## WORKING DATA

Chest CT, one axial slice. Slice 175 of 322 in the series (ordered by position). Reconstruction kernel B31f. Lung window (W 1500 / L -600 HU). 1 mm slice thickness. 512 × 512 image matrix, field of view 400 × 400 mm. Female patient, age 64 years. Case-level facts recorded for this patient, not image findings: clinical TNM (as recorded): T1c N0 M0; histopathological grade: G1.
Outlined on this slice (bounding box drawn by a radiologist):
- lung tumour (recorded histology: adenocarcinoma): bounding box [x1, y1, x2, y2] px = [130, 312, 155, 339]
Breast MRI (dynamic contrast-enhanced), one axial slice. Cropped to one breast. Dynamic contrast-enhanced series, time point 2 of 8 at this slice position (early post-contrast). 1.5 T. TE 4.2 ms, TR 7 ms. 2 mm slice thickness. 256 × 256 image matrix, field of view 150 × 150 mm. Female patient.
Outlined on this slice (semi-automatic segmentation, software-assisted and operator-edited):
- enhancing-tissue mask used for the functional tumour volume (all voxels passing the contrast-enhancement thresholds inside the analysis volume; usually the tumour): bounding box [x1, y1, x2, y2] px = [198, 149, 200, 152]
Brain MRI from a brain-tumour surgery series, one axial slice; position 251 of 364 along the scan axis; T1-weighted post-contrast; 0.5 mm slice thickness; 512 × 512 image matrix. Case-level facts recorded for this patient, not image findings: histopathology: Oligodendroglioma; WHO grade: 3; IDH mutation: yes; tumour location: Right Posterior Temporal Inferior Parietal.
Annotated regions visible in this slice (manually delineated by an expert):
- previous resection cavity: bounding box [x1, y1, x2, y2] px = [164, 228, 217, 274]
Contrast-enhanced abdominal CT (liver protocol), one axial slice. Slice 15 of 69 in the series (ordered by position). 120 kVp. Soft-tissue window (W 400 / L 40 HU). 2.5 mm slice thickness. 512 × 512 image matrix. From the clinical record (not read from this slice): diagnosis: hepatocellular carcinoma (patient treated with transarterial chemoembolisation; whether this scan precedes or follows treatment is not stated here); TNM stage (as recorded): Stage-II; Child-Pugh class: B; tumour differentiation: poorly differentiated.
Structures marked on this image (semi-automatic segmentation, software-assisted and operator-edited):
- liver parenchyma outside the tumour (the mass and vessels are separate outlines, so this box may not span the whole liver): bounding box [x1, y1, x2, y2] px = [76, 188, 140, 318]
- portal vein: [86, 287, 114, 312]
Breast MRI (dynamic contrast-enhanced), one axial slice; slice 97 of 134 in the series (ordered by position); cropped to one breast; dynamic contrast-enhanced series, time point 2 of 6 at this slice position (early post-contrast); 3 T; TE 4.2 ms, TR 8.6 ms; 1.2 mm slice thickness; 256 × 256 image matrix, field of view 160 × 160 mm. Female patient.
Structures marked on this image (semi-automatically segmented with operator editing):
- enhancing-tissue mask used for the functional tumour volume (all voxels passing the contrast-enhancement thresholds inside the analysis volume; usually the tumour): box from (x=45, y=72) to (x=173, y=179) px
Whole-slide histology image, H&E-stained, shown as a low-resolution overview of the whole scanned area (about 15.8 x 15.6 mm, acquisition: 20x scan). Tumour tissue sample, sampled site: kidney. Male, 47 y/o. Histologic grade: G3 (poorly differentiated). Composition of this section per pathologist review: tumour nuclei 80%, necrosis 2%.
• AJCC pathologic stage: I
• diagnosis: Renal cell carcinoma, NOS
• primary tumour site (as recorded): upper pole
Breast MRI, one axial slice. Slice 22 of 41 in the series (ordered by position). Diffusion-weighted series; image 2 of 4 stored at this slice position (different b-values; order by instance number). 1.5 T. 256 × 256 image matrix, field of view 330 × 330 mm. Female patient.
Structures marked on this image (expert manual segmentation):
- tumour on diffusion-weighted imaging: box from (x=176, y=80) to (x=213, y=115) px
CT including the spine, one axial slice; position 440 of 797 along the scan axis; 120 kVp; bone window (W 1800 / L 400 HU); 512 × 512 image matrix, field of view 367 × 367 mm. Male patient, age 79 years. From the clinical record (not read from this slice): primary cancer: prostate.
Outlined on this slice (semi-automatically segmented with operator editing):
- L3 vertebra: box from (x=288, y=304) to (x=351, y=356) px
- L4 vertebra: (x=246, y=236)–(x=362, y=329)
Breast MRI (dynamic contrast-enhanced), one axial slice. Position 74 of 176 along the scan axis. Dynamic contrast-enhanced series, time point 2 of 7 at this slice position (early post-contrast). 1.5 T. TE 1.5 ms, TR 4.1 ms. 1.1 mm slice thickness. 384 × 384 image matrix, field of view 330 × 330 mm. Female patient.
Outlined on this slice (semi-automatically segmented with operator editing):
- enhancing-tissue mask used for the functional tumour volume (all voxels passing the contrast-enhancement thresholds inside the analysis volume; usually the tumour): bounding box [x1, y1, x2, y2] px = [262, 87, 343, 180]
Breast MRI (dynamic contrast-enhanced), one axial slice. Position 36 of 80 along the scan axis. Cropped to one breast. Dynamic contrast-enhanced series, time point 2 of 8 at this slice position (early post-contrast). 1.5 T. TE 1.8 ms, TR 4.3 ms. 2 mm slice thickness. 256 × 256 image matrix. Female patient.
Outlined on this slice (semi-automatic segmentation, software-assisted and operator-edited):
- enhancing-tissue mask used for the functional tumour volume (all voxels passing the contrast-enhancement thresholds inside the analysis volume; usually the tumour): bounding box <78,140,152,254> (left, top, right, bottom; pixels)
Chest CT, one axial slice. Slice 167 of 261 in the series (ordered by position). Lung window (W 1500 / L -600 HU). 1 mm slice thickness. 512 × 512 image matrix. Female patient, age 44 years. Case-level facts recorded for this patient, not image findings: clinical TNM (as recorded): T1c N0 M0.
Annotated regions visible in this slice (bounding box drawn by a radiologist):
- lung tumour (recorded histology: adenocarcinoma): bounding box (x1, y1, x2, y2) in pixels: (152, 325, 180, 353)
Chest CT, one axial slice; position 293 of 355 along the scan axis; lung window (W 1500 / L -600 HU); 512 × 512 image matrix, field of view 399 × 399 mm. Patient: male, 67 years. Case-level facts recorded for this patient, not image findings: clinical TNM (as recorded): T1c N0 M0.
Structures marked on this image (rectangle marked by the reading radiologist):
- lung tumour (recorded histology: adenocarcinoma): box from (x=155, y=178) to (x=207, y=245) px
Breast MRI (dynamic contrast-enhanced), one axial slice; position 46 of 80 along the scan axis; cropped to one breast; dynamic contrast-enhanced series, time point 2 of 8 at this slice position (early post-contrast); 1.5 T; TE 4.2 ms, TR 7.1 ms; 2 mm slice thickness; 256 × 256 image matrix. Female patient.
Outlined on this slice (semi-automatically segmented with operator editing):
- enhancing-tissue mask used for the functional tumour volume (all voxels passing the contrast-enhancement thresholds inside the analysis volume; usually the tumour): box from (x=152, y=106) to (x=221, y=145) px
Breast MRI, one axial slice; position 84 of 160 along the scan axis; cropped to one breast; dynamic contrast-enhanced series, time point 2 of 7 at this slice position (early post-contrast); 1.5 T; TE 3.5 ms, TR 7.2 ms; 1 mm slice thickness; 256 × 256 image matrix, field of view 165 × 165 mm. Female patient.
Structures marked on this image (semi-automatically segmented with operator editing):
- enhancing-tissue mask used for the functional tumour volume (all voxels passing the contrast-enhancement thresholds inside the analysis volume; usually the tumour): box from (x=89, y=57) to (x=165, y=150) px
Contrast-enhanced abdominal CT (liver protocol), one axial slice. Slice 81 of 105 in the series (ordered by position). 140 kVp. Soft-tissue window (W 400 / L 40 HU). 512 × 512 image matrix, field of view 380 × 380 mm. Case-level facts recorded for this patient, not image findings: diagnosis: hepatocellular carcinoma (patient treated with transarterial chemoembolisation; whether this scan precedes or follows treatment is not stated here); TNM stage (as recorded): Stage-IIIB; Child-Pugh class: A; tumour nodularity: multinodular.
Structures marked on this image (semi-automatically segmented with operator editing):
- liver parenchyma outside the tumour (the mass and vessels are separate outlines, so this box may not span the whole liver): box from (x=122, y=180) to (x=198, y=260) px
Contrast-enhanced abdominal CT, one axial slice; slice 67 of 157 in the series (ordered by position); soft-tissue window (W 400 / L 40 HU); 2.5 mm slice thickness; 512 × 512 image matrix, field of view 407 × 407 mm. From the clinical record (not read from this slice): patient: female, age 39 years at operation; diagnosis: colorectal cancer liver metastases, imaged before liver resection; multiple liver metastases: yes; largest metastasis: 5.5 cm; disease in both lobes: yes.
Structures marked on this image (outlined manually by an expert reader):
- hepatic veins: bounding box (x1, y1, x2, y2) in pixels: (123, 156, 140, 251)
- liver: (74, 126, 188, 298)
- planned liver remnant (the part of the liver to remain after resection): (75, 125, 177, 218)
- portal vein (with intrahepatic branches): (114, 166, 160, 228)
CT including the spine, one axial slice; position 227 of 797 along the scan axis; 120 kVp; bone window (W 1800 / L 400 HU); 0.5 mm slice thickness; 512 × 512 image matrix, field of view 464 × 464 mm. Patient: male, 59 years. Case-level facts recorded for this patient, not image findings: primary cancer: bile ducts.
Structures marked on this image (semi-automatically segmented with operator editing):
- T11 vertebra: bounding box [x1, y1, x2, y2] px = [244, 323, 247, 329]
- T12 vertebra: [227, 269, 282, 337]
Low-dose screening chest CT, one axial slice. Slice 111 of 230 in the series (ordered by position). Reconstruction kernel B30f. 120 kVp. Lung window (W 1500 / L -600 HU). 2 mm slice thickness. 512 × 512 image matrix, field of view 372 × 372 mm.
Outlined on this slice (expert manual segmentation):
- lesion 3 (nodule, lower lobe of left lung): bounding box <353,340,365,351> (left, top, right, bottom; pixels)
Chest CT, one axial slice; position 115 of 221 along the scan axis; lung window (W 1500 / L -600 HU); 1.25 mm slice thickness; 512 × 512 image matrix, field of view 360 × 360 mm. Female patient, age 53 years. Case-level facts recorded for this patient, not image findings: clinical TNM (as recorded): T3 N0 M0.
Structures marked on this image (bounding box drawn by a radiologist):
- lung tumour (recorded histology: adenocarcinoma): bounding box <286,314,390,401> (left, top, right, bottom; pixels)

## TASK DESCRIPTION
Starting at the line that contains "Low-dose screening chest" and stopping after the line that contains "- lesion 3 (nodule, lower", write out every line exactly as it appears above, and no other line.

## EXERCISE RESPONSE
Low-dose screening chest CT, one axial slice. Slice 111 of 230 in the series (ordered by position). Reconstruction kernel B30f. 120 kVp. Lung window (W 1500 / L -600 HU). 2 mm slice thickness. 512 × 512 image matrix, field of view 372 × 372 mm.
Outlined on this slice (expert manual segmentation):
- lesion 3 (nodule, lower lobe of left lung): bounding box <353,340,365,351> (left, top, right, bottom; pixels)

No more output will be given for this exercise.